Trump EPA Begins Reconsideration Of Whether Greenhouse Gases Endanger Public Health, Identifying Industry Discomfort With Earlier Finding As Sufficient New Evidence
WASHINGTON. Environmental Protection Agency Administrator Lee Zeldin on Wednesday announced that the agency would formally reconsider the 2009 endangerment finding, the foundational scientific determination by which the federal government concluded that greenhouse gases harm human health and welfare, identifying as the basis for reconsideration a sustained, sixteen-year discomfort with the finding among the industries it had been used to regulate.
The endangerment finding, issued in response to the Supreme Court's 2007 ruling in Massachusetts v. EPA, established the legal predicate under which the federal government could regulate carbon dioxide, methane, and other greenhouse gases under the Clean Air Act. Reconsidering the finding, agency officials clarified, would not entail reconsidering whether greenhouse gases trap heat, whether human emissions have raised atmospheric concentrations, or whether the resulting warming damages human health, three matters the administration acknowledged remained settled. It would, rather, reconsider whether any of that should continue to be the federal government's problem.

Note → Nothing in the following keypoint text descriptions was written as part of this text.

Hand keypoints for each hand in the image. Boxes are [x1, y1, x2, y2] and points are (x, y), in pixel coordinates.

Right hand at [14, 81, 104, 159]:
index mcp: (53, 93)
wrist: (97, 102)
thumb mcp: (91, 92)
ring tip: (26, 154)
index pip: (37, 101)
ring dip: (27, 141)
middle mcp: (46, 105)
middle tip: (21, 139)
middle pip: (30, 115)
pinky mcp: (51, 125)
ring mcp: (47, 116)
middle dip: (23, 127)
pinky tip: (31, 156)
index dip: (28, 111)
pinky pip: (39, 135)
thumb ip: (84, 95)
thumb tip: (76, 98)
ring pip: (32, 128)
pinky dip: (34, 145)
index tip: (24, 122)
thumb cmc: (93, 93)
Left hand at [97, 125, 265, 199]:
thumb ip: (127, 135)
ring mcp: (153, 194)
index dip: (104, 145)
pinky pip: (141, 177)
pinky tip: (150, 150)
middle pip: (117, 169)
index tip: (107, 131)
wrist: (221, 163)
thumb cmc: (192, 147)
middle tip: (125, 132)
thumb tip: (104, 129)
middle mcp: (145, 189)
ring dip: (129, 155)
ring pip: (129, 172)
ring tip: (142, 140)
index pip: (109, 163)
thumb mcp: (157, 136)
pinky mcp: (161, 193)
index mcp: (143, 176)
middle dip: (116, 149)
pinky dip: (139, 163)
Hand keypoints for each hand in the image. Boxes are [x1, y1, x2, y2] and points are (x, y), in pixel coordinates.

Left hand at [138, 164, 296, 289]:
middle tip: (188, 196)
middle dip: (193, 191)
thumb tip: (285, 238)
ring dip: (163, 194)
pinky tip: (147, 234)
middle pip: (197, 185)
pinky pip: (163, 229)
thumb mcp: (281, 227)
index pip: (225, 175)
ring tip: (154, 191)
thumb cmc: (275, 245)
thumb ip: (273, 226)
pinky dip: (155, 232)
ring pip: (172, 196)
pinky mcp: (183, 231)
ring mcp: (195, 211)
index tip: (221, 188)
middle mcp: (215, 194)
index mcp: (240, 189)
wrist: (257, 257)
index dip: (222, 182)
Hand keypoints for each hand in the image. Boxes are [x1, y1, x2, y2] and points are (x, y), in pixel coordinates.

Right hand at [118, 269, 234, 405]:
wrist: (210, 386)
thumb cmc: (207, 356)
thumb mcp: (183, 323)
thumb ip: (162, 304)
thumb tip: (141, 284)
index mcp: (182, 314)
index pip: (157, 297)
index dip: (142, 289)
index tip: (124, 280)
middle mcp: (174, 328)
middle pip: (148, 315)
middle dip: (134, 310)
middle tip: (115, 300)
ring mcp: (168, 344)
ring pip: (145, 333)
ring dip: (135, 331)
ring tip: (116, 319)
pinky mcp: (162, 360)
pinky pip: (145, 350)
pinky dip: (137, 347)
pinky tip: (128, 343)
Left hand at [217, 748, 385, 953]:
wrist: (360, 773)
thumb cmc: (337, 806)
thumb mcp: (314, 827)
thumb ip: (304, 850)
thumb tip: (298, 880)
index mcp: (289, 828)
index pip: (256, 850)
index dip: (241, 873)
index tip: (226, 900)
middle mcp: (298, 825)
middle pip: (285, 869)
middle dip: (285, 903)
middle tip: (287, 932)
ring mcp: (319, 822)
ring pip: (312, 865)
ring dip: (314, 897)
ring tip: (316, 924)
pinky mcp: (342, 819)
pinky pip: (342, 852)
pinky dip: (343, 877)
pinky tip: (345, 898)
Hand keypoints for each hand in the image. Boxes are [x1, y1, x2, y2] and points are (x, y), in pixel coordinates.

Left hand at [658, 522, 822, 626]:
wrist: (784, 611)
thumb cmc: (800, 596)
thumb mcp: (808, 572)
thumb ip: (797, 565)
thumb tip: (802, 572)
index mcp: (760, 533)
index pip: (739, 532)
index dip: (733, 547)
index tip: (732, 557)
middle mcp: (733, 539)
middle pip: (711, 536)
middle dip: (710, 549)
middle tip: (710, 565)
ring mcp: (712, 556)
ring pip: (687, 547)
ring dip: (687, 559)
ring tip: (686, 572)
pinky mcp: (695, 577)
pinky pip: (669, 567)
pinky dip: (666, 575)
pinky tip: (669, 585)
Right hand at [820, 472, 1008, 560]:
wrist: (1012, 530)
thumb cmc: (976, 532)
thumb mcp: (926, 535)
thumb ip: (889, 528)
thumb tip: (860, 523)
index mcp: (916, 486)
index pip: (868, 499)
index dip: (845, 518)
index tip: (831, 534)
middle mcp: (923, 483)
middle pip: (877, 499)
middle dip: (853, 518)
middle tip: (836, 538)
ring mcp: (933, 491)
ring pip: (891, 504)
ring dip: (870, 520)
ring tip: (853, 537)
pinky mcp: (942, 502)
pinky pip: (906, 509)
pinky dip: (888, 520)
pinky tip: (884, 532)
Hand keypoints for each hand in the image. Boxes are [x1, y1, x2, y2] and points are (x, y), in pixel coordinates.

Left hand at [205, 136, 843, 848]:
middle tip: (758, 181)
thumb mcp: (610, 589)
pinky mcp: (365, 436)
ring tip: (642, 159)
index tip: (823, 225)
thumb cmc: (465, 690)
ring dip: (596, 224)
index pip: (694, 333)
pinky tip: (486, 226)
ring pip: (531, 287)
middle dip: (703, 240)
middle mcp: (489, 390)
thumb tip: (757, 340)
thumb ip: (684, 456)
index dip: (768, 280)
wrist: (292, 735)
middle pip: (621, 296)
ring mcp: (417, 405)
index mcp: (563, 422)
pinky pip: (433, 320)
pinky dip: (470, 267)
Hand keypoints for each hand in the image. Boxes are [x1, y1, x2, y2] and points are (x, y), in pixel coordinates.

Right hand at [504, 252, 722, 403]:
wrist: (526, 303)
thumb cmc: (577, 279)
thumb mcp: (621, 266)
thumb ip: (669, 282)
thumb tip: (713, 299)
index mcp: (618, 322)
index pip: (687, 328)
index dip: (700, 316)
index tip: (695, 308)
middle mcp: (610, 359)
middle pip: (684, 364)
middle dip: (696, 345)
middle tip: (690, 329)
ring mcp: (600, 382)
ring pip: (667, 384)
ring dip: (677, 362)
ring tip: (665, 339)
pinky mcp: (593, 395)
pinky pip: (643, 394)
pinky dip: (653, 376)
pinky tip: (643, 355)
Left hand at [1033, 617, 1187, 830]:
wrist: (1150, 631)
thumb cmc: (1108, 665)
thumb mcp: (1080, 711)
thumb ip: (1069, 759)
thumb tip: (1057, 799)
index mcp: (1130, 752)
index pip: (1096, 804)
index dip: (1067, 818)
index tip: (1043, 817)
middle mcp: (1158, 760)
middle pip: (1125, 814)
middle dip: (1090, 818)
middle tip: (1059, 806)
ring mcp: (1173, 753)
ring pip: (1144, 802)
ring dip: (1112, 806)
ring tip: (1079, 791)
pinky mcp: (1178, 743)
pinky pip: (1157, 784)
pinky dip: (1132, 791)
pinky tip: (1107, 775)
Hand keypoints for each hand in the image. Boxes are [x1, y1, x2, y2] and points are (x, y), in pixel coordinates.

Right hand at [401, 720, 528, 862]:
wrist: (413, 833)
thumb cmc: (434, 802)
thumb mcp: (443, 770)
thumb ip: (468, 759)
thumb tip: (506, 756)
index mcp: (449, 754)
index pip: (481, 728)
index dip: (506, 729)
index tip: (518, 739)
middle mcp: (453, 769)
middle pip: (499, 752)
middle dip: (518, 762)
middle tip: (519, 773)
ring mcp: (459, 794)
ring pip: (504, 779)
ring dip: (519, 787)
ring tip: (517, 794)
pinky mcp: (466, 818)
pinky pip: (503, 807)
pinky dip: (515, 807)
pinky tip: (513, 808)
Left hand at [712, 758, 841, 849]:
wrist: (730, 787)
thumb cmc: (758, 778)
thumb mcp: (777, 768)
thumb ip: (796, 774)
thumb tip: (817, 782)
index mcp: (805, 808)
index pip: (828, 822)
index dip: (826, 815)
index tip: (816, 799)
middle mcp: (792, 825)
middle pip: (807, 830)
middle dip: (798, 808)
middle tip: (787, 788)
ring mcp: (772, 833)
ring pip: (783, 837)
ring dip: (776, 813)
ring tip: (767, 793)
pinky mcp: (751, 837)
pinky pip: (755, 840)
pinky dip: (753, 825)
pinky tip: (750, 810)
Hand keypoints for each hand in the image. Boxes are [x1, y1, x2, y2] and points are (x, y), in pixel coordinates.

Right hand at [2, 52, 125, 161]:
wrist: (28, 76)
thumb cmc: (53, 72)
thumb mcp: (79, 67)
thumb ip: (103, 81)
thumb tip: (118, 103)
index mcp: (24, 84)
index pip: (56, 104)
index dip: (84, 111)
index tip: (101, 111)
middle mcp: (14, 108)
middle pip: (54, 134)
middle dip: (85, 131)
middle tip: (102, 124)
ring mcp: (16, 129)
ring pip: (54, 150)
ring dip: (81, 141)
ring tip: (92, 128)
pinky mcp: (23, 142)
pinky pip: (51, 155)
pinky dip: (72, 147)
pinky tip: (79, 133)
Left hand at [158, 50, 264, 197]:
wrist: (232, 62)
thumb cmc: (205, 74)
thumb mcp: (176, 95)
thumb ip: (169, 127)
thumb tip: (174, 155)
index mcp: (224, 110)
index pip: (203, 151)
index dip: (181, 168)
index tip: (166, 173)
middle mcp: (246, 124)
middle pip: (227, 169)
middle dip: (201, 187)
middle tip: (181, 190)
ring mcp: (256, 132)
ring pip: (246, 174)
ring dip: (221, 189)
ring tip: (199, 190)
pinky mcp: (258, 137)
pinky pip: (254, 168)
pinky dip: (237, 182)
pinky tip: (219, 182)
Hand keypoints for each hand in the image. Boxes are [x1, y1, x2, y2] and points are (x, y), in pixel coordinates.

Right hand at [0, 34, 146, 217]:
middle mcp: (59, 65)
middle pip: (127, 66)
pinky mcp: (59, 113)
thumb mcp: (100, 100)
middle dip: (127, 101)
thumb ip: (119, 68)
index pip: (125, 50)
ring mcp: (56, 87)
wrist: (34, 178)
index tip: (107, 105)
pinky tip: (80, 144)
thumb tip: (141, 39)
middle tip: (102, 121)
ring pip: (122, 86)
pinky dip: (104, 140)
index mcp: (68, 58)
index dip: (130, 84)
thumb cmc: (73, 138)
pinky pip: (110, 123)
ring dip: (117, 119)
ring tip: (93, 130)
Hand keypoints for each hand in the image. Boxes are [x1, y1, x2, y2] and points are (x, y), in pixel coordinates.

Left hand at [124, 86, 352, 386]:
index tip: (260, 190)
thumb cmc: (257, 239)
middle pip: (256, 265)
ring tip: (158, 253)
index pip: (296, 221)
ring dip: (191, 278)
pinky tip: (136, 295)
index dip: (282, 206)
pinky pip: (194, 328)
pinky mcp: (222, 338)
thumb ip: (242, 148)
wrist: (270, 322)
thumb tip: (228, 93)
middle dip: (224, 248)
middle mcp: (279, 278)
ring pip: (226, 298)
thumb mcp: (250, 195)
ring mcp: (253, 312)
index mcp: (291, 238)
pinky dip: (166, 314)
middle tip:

"The endangerment finding has held back American energy for far too long," Mr. Zeldin said in a video posted to social media, in which he described the action as the largest deregulatory step in EPA history, while standing in front of a podium that did not specify what new science had been received since 2009 to warrant reopening the question. The administrator characterized the move as part of an effort to remove what he called "the climate change religion," a phrase that several administration officials described as a useful way of categorizing all assessments produced by federal climate scientists, the Department of Defense, the Pentagon's intelligence directorate, the National Academy of Sciences, the World Meteorological Organization, and most major insurance underwriters.
A senior administration official, speaking on condition of anonymity, said the reconsideration had been requested in detail by oil and gas trade associations during the transition, that the legal architecture had been drafted in coordination with Project 2025 contributors at the Heritage Foundation, and that the timing reflected a desire to deliver a signature deregulatory action before the second-term tariff agenda began absorbing the news cycle. "There is broad scientific consensus," the official said, "that this is what the donors wanted."
The practical effect, environmental lawyers noted, would be to subject every existing federal greenhouse gas regulation to fresh legal challenge in courts increasingly populated by judges who had argued, prior to confirmation, that the original finding was overly expansive. Among the rules whose legal foundation would be opened to attack were vehicle emissions standards, power plant rules, methane rules, and the federal social cost of carbon, the figure agencies use to weigh the dollar value of climate damage when issuing any rule, which under the second-term review had already been adjusted from $51 per ton to a value officials described as "to be determined, possibly zero."
Climate scientists at the agency, several of whom had spent the morning preparing for layoffs scheduled for later in the week, declined to comment on the record, citing concerns about retaliation, the active rescission of their grants, and the fact that the planet had, in the period between the finding's issuance and its reconsideration, experienced its ten hottest years on record.
At press time, EPA officials confirmed that any future federal climate rule would be required to demonstrate, under the new framework, that greenhouse gases had become more harmful than they had been the day before.